In a move to help boost low- and middle-income paychecks, the Obama administration has unveiled a long-awaited rule that will make millions of Americans newly eligible for overtime pay.
While some businesses welcome the measure, many argue that it will simply force them to reshuffle salaries to get around the regulation.
The new rule essentially doubles the threshold at which executive, administrative and professional employees are exempt from overtime pay to $47,476 from the current $23,660. That’s expected to make 4.2 million additional workers eligible to receive time-and-a-half wages for each hour they put in beyond 40 a week.
Labor Secretary Thomas Perez said the salary threshold was originally intended to exempt high-paid executives but instead has denied overtime to low-level retail managers and entry-level office workers who often toil 50 to 70 hours a week, according to a USA Today report.
“Too few people are getting the overtime that [federal law] intended,” he said. “It’s simply not right.”
Vice President Biden called the change a critical part of the White House’s goal of “restoring and expanding access to the middle class. The middle class is getting clobbered.”
The rule represents the administration’s most prominent initiative to lift middle-class wages. President Obama’s call to raise the federal minimum wage from $7.25 an hour to more than $10 has been stymied by Republicans in Congress. The share of full-time workers who qualify for overtime has fallen from 62 percent in 1975 to 7 percent today, according to the administration. The new rule, which would take effect on December 1, would allow 35 percent of workers to qualify.
Many small businesses can’t absorb the added cost and will instruct employees to work no more than 40 hours a week, bringing on part-time workers to pick up the slack, said Dan Bosch, head of regulatory policy for the National Federation of Independent Business. And some businesses likely plan to cut employees’ base pay to offset the overtime, effectively skirting the requirement.

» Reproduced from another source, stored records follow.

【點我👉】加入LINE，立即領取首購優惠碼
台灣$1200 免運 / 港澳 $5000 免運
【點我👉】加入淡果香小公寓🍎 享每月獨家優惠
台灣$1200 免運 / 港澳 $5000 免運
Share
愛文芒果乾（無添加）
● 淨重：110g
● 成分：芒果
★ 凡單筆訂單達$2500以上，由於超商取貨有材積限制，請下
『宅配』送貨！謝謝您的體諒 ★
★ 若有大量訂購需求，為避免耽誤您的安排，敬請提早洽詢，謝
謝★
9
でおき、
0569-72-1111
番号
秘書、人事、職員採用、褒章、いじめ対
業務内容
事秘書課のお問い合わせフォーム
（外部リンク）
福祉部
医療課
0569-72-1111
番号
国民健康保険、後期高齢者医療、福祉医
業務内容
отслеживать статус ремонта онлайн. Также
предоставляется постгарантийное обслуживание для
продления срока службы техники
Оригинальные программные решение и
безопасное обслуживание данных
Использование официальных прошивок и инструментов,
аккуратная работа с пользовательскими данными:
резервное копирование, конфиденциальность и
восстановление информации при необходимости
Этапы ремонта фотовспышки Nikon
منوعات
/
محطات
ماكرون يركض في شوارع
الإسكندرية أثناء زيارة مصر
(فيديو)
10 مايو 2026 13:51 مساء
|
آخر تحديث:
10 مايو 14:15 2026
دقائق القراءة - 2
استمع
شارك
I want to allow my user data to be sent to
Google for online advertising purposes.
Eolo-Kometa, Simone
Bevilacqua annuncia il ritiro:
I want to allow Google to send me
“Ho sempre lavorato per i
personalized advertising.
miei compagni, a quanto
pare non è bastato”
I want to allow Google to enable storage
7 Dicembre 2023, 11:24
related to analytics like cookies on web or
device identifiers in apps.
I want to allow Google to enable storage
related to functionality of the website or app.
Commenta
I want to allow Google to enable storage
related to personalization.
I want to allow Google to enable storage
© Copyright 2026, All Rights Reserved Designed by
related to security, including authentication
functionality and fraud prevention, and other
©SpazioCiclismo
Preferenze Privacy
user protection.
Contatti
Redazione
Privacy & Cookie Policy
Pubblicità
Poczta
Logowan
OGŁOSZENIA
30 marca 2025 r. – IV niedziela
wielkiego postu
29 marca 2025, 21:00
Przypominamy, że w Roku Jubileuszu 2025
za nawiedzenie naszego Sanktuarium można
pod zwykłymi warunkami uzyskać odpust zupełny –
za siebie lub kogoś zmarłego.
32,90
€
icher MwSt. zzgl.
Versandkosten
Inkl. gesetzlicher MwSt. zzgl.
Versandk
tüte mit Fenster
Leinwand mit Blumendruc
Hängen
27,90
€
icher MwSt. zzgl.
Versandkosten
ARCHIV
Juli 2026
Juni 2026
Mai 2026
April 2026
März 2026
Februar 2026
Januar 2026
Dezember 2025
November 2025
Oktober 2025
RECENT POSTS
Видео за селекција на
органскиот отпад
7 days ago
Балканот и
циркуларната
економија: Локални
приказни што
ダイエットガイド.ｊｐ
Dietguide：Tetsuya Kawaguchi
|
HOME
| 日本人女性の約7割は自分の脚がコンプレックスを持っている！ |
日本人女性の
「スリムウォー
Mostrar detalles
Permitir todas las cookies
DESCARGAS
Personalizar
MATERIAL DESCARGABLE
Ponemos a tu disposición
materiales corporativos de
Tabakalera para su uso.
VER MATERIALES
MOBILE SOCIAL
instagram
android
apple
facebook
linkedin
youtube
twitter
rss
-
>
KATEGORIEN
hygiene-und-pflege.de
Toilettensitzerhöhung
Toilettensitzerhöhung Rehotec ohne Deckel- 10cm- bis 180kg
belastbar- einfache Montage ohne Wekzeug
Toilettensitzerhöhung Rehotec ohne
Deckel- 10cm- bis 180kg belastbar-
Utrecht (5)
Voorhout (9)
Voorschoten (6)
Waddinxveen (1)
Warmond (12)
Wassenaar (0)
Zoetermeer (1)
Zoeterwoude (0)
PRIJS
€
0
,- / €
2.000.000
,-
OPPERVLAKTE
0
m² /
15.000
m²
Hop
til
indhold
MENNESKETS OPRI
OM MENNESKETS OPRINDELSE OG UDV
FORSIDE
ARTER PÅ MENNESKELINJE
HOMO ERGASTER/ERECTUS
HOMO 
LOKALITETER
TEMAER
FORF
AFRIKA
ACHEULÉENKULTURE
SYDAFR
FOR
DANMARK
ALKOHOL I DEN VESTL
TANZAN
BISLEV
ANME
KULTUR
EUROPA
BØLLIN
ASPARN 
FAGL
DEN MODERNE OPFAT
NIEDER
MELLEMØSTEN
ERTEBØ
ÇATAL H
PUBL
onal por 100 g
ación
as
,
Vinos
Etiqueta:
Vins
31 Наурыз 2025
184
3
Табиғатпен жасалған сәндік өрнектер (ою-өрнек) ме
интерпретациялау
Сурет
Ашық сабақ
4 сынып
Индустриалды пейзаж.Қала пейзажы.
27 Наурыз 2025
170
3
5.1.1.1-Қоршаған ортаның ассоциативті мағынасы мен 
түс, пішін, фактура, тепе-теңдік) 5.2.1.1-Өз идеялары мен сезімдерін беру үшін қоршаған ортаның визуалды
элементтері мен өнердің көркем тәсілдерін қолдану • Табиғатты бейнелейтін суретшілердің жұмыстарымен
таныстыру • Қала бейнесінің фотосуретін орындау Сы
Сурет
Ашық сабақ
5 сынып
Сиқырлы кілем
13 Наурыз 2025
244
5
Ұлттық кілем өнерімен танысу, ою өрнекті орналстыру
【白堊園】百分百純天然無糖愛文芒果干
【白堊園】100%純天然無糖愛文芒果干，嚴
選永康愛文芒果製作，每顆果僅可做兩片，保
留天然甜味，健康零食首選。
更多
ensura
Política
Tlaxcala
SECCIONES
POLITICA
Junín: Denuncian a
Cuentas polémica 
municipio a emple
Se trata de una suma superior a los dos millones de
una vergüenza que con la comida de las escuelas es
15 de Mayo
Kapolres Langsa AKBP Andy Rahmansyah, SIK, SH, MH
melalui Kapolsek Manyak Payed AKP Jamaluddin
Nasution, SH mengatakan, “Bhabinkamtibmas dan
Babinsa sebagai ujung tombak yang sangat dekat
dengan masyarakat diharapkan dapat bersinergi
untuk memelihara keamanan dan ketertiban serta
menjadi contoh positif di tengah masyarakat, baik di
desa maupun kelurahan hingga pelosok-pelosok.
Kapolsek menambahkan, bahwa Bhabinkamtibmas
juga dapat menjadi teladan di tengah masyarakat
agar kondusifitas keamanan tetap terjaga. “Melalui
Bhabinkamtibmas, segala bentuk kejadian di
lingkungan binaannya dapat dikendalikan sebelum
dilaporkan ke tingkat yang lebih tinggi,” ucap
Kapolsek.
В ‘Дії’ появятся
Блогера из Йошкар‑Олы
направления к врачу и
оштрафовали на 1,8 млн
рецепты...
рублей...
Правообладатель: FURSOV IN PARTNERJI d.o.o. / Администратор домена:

“The Obama rule puts a huge cost and regulatory burden on employers, who will face pressure to cut back on benefits and full-time employees,” says Trey Kovacs, policy analyst with the Competitive Enterprise Institute.
However, U.S. Rep. Mark Takano said it’s “long overdue,” adding that “millions of employees are working long hours without fair compensation.”
The administration, which initially proposed the rule last summer, did make concessions in response to the 270,000 public comments it received. It lowered the new salary threshold to $47,476 from the proposed $50,544.
And it’s allowing employers to apply bonuses and incentive payments to up to 10 percent of the new salary threshold. The threshold also will be updated every three years instead of annually, rising to $51,000 on January 1, 2020.